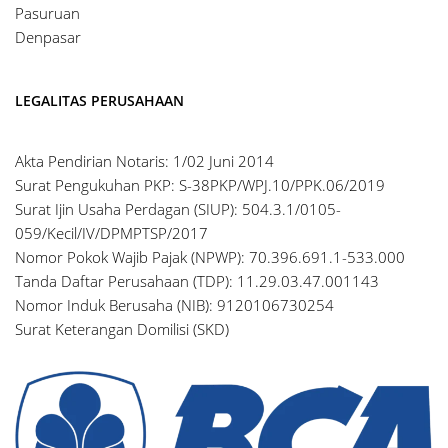
Pasuruan
Denpasar
LEGALITAS PERUSAHAAN
Akta Pendirian Notaris: 1/02 Juni 2014
Surat Pengukuhan PKP: S-38PKP/WPJ.10/PPK.06/2019
Surat Ijin Usaha Perdagan (SIUP): 504.3.1/0105-
059/Kecil/IV/DPMPTSP/2017
Nomor Pokok Wajib Pajak (NPWP): 70.396.691.1-533.000
Tanda Daftar Perusahaan (TDP): 11.29.03.47.001143
Nomor Induk Berusaha (NIB): 9120106730254
Surat Keterangan Domilisi (SKD)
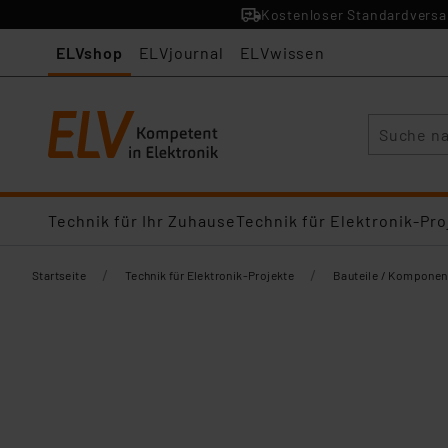
Kostenloser Standardversan
ELVshop
ELVjournal
ELVwissen
Suche
Technik für Ihr Zuhause
Technik für Elektronik-Pro
/
/
Startseite
Technik für Elektronik-Projekte
Bauteile / Komponen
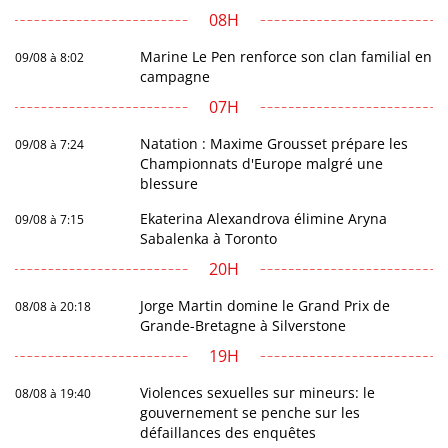
08H
Marine Le Pen renforce son clan familial en
09/08 à 8:02
campagne
07H
Natation : Maxime Grousset prépare les
09/08 à 7:24
Championnats d'Europe malgré une
blessure
Ekaterina Alexandrova élimine Aryna
09/08 à 7:15
Sabalenka à Toronto
20H
Jorge Martin domine le Grand Prix de
08/08 à 20:18
Grande-Bretagne à Silverstone
19H
Violences sexuelles sur mineurs: le
08/08 à 19:40
gouvernement se penche sur les
défaillances des enquêtes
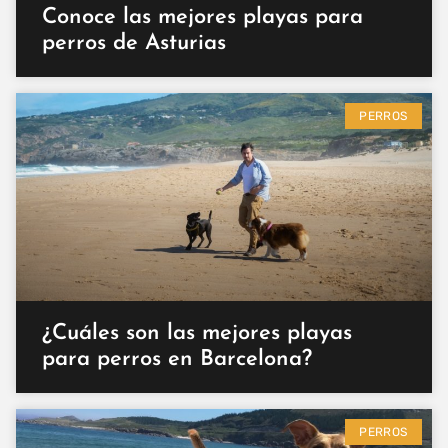
Conoce las mejores playas para
perros de Asturias
PERROS
¿Cuáles son las mejores playas
para perros en Barcelona?
PERROS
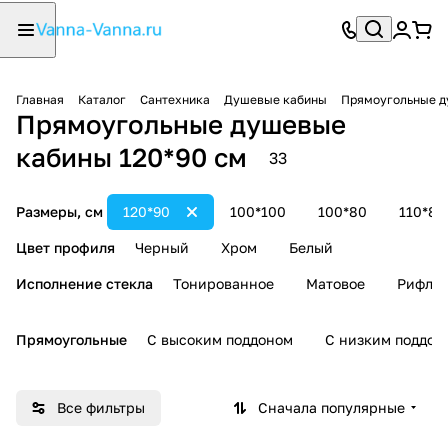
Главная
Каталог
Сантехника
Душевые кабины
Прямоугольные д
Прямоугольные душевые
кабины 120*90 см
33
Размеры, см
120*90
100*100
100*80
110*80
Цвет профиля
Черный
Хром
Белый
Исполнение стекла
Тонированное
Матовое
Рифле
Прямоугольные
С высоким поддоном
С низким поддон
Все фильтры
Сначала популярные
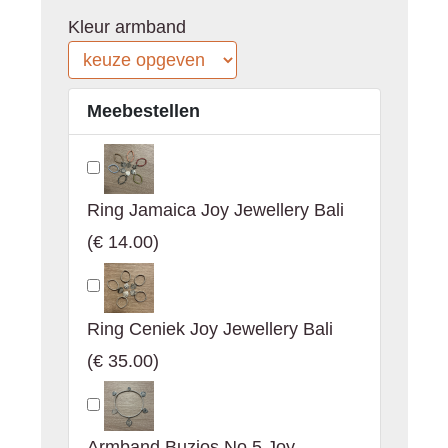
Kleur armband
Meebestellen
Ring Jamaica Joy Jewellery Bali
(
€ 14.00
)
Ring Ceniek Joy Jewellery Bali
(
€ 35.00
)
Armband Buzios No 5 Joy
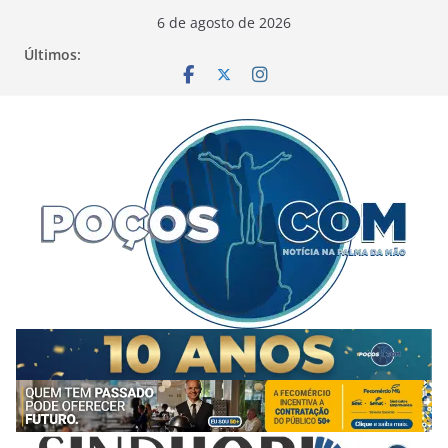
Pular
6 de agosto de 2026
para
Últimos:
o
conteúdo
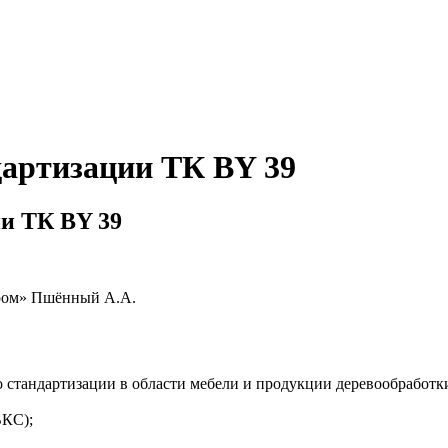
дартизации ТК BY 39
и ТК BY 39
пром» Пшённый А.А.
 стандартизации в области мебели и продукции деревообработки
ВКС);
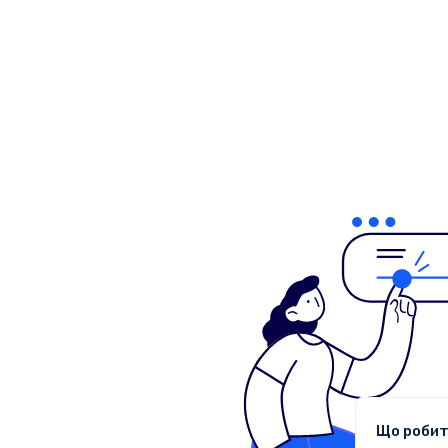
Що робит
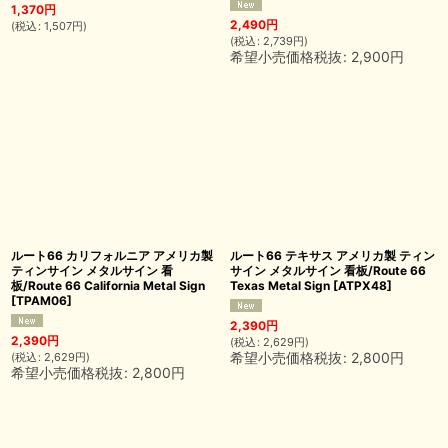
1,370
円
2,490
円
(
税込
:
1,507
円
)
(
税込
:
2,739
円
)
希望小売価格税抜
:
2,900
円
ルート66 カリフォルニア アメリカ製
ルート66 テキサス アメリカ製 ティン
ティンサイン メタルサイン 看
サイン メタルサイン 看板/Route 66
板/Route 66 California Metal Sign
Texas Metal Sign
[
ATPX48
]
[
TPAM06
]
2,390
円
2,390
円
(
税込
:
2,629
円
)
希望小売価格税抜
:
2,800
円
(
税込
:
2,629
円
)
希望小売価格税抜
:
2,800
円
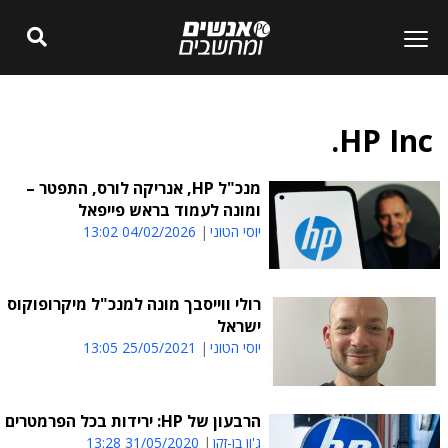
HP Inc.
מנכ"ל HP, אנריקה לורס, התפטר –
ומונה לעמוד בראש פייפאל
יוסי הטוני
04/02/2026 13:02
רולי ווייסבך מונה למנכ"ל מיקרופוקוס
ישראל
יוסי הטוני
25/05/2021 13:05
הרבעון של HP: ירידות בכל הפרמטרים
ג'ון בן-זקן
31/05/2020 13:28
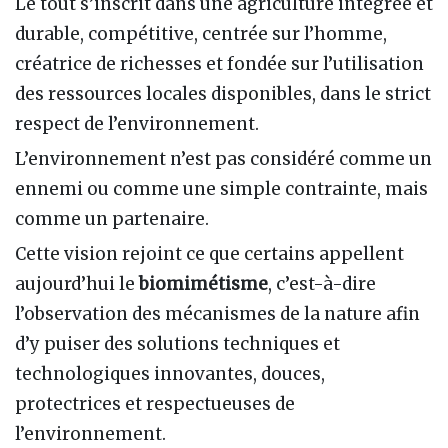
Le tout s’inscrit dans une agriculture intégrée et
durable, compétitive, centrée sur l’homme,
créatrice de richesses et fondée sur l’utilisation
des ressources locales disponibles, dans le strict
respect de l’environnement.
L’environnement n’est pas considéré comme un
ennemi ou comme une simple contrainte, mais
comme un partenaire.
Cette vision rejoint ce que certains appellent
aujourd’hui le
biomimétisme
, c’est-à-dire
l’observation des mécanismes de la nature afin
d’y puiser des solutions techniques et
technologiques innovantes, douces,
protectrices et respectueuses de
l’environnement.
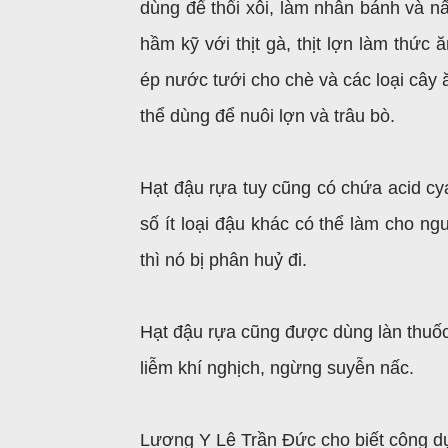
dùng để thổi xôi, làm nhân bánh và nấ
hầm kỹ với thịt gà, thịt lợn làm thức
ép nước tưới cho chè và các loại cây 
thể dùng để nuôi lợn và trâu bò.
Hạt đậu rựa tuy cũng có chứa acid c
số ít loại đậu khác có thể làm cho n
thì nó bị phân huỷ đi.
Hạt đậu rựa cũng được dùng làn thuốc.
liễm khí nghịch, ngừng suyễn nấc.
Lương Y Lê Trần Đức cho biết công d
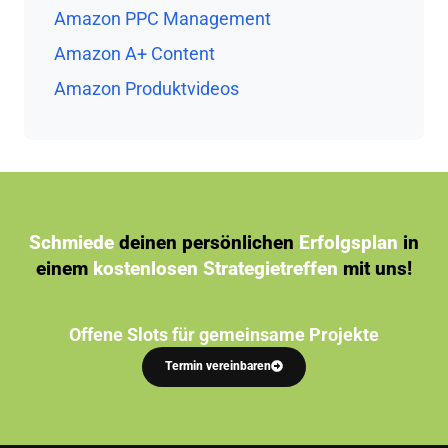
Amazon PPC Management
Amazon A+ Content
Amazon Produktvideos
Schmiede
deinen persönlichen
Erfolgsplan
in
einem
kostenlosen Strategietreffen
mit uns!
Offene Slots für gemeinsame Projekte
Termin vereinbaren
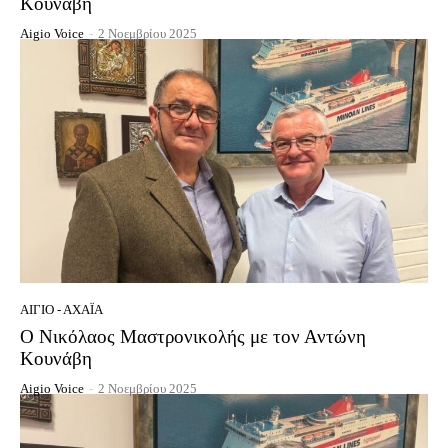
Κουνάβη
Aigio Voice
-
2 Νοεμβρίου 2025
ΑΊΓΙΟ - ΑΧΑΪ́Α
Ο Νικόλαος Μαστρονικολής με τον Αντώνη
Κουνάβη
Aigio Voice
-
2 Νοεμβρίου 2025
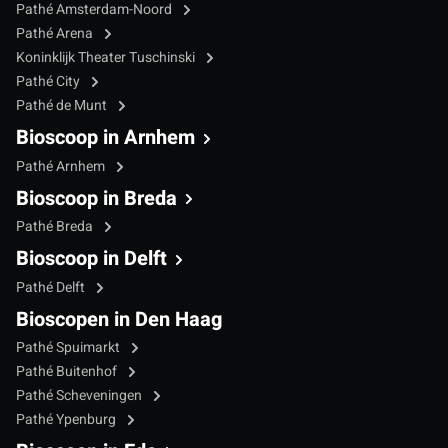
Pathé Amsterdam-Noord
Pathé Arena
Koninklijk Theater Tuschinski
Pathé City
Pathé de Munt
Bioscoop in Arnhem
Pathé Arnhem
Bioscoop in Breda
Pathé Breda
Bioscoop in Delft
Pathé Delft
Bioscopen in Den Haag
Pathé Spuimarkt
Pathé Buitenhof
Pathé Scheveningen
Pathé Ypenburg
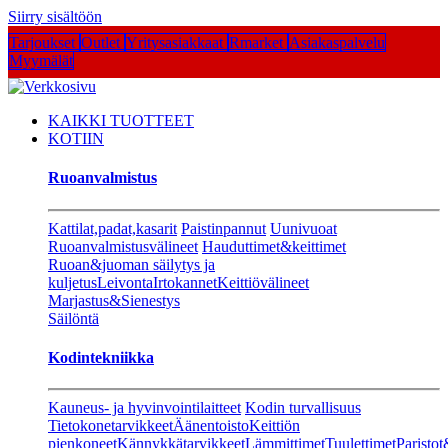
Siirry sisältöön
Tarjoukset
Outlet
Yritysasiakkaat
Rmarket
Asiakaspalvelu
Myymälät
KAIKKI TUOTTEET
KOTIIN
Ruoanvalmistus
Kattilat,padat,kasarit
Paistinpannut
Uunivuoat
Ruoanvalmistusvälineet
Hauduttimet&keittimet
Ruoan&juoman säilytys ja
kuljetus
Leivonta
Irtokannet
Keittiövälineet
Marjastus&Sienestys
Säilöntä
Kodintekniikka
Kauneus- ja hyvinvointilaitteet
Kodin turvallisuus
Tietokonetarvikkeet
Äänentoisto
Keittiön
pienkoneet
Kännykkätarvikkeet
Lämmittimet
Tuulettimet
Paristot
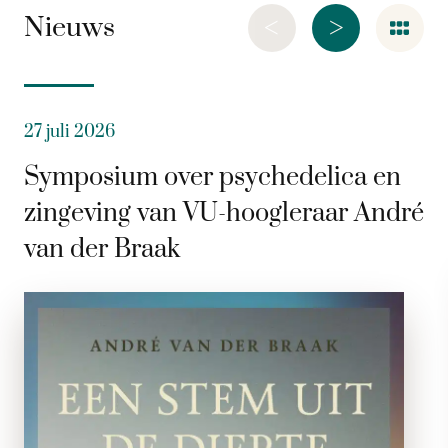
<
>
Nieuws
27 juli 2026
Symposium over psychedelica en
zingeving van VU-hoogleraar André
van der Braak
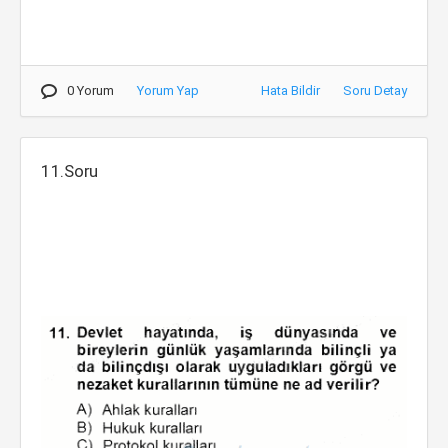
0 Yorum
Yorum Yap
Hata Bildir
Soru Detay
11.Soru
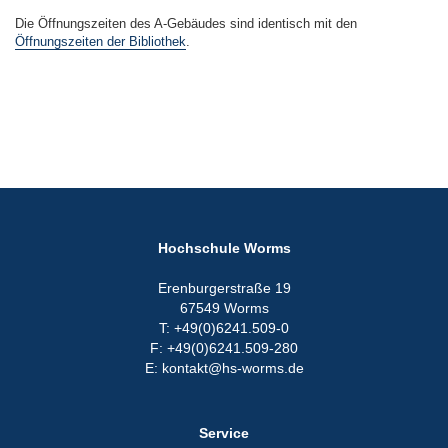
Die Öffnungszeiten des A-Gebäudes sind identisch mit den
Öffnungszeiten der Bibliothek
.
Hochschule Worms
Erenburgerstraße 19
67549 Worms
T: +49(0)6241.509-0
F: +49(0)6241.509-280
E: kontakt@hs-worms.de
Service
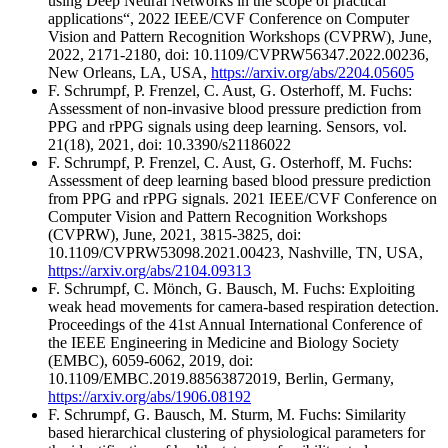
using Deep Neural Networks in the scope of practical
applications“, 2022 IEEE/CVF Conference on Computer
Vision and Pattern Recognition Workshops (CVPRW), June,
2022, 2171-2180, doi: 10.1109/CVPRW56347.2022.00236,
New Orleans, LA, USA,
https://arxiv.org/abs/2204.05605
F. Schrumpf, P. Frenzel, C. Aust, G. Osterhoff, M. Fuchs:
Assessment of non-invasive blood pressure prediction from
PPG and rPPG signals using deep learning. Sensors, vol.
21(18), 2021, doi: 10.3390/s21186022
F. Schrumpf, P. Frenzel, C. Aust, G. Osterhoff, M. Fuchs:
Assessment of deep learning based blood pressure prediction
from PPG and rPPG signals. 2021 IEEE/CVF Conference on
Computer Vision and Pattern Recognition Workshops
(CVPRW), June, 2021, 3815-3825, doi:
10.1109/CVPRW53098.2021.00423, Nashville, TN, USA,
https://arxiv.org/abs/2104.09313
F. Schrumpf, C. Mönch, G. Bausch, M. Fuchs: Exploiting
weak head movements for camera-based respiration detection.
Proceedings of the 41st Annual International Conference of
the IEEE Engineering in Medicine and Biology Society
(EMBC), 6059-6062, 2019, doi:
10.1109/EMBC.2019.88563872019, Berlin, Germany,
https://arxiv.org/abs/1906.08192
F. Schrumpf, G. Bausch, M. Sturm, M. Fuchs: Similarity
based hierarchical clustering of physiological parameters for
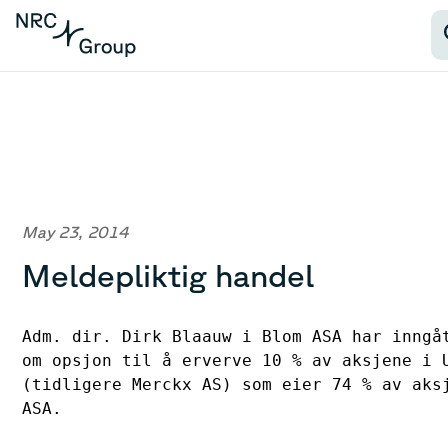
May 23, 2014
Meldepliktig handel
Adm. dir. Dirk Blaauw i Blom ASA har inngåt
om opsjon til å erverve 10 % av aksjene i U
(tidligere Merckx AS) som eier 74 % av aksj
ASA. 
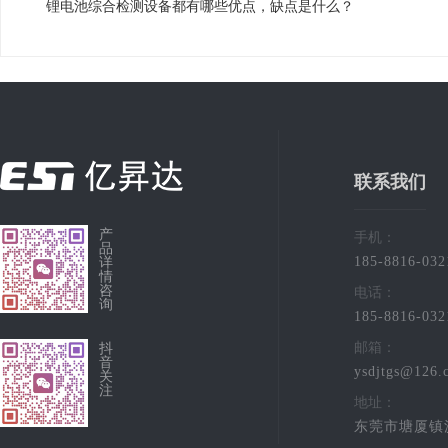
锂电池综合检测设备都有哪些优点，缺点是什么？
联系我们
产
手机：
品
185-8816-032
详
情
咨
电话：
询
185-8816-032
邮箱：
抖
音
ysdjtgs@126.
关
注
地址：
东莞市塘厦镇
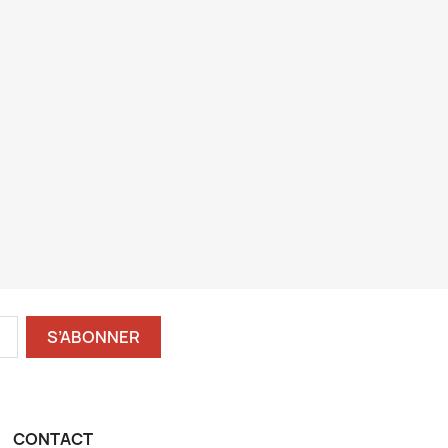
CONTACT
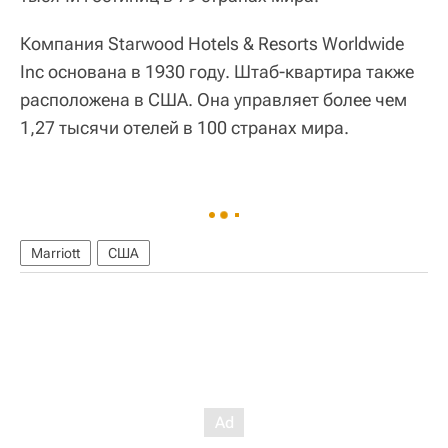
Компания Starwood Hotels & Resorts Worldwide
Inc основана в 1930 году. Штаб-квартира также
расположена в США. Она управляет более чем
1,27 тысячи отелей в 100 странах мира.
Marriott
США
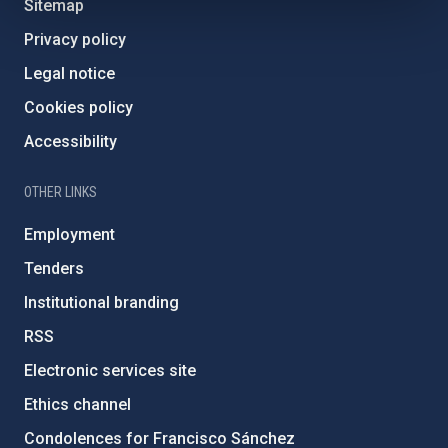
Sitemap
Privacy policy
Legal notice
Cookies policy
Accessibility
OTHER LINKS
Employment
Tenders
Institutional branding
RSS
Electronic services site
Ethics channel
Condolences for Francisco Sánchez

════════════════════

• Request: Reproduce verbatim only the segment of the listing bounded by the line containing "using Deep Neural" and the line containing "https://arxiv.org/abs/2204.05605", with both boundary lines included.

• Exercise response:
using Deep Neural Networks in the scope of practical
applications“, 2022 IEEE/CVF Conference on Computer
Vision and Pattern Recognition Workshops (CVPRW), June,
2022, 2171-2180, doi: 10.1109/CVPRW56347.2022.00236,
New Orleans, LA, USA,
https://arxiv.org/abs/2204.05605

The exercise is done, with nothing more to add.